Monday, March 16, 2009

Pay To Not Play

While I'm on a roll, and encountering subjects about which I know something. Ratings. Those little letter grades you find attached to bonds, and which have not been amazingly good predictors of how safe the bonds are.

San Diego Law's Frank Partnoy, the nearest thing academia has to a ratings expert (Duke Law's Stephen Schwarcz comes close) has an op-ed out asking why we're still dependent on ratings agencies, even after they failed us so badly. Partnoy says, quite rightly, that ratings are much too entwined right now in the corpus of financial markets regulation.

All good. And then he gets here:

The financial markets can function without letter ratings. Instead of relying on arbitrary letters, regulators and investors should consider all of the information available about an investment, including market prices.

Finally, regulators and investors should return to the tool they used to assess credit risk before they began delegating responsibility to the credit rating agencies. That tool is called judgment.


Which is sort of like wishing that all financial regulators were unicorns. I don't doubt that this novel "judgment" substance he speaks so highly of can be bought in by firms and regulators. But this has a price, and it will need to be passed on to market participants somehow. The hiring of large numbers of buy-side analysts will add appreciably to the fees charged by money-market funds. The hiring of more and smarter regulators will similarly be borne either by some kind of investor insurance scheme or by tax-payers. It may also, and you may think that this is a feature rather than a bug, restrict the types of debt securities that are available to all but the richest and most risk-thirsty private individuals.
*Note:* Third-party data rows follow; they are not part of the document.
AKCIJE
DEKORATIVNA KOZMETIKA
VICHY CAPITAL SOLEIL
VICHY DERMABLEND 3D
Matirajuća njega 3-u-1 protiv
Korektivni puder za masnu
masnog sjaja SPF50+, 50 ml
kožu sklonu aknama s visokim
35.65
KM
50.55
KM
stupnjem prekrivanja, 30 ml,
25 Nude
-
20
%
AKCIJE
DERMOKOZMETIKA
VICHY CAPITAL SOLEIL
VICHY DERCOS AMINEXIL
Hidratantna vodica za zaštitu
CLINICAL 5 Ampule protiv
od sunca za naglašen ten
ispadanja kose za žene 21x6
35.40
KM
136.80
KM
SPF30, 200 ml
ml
These developments could all be desirable. I've got more skeptical of late abut the ratings' agencies arguments that they're the only hassle-free game in town. I am, like many people, now convinced that opaque debt markets were a sufficiently major cause of the crisis that the additional expense of an overhaul is now necessary. And I'm one of the agencies' water-carriers. But a huge cost there will be. We can't pretend that putting on a tough face will be enough.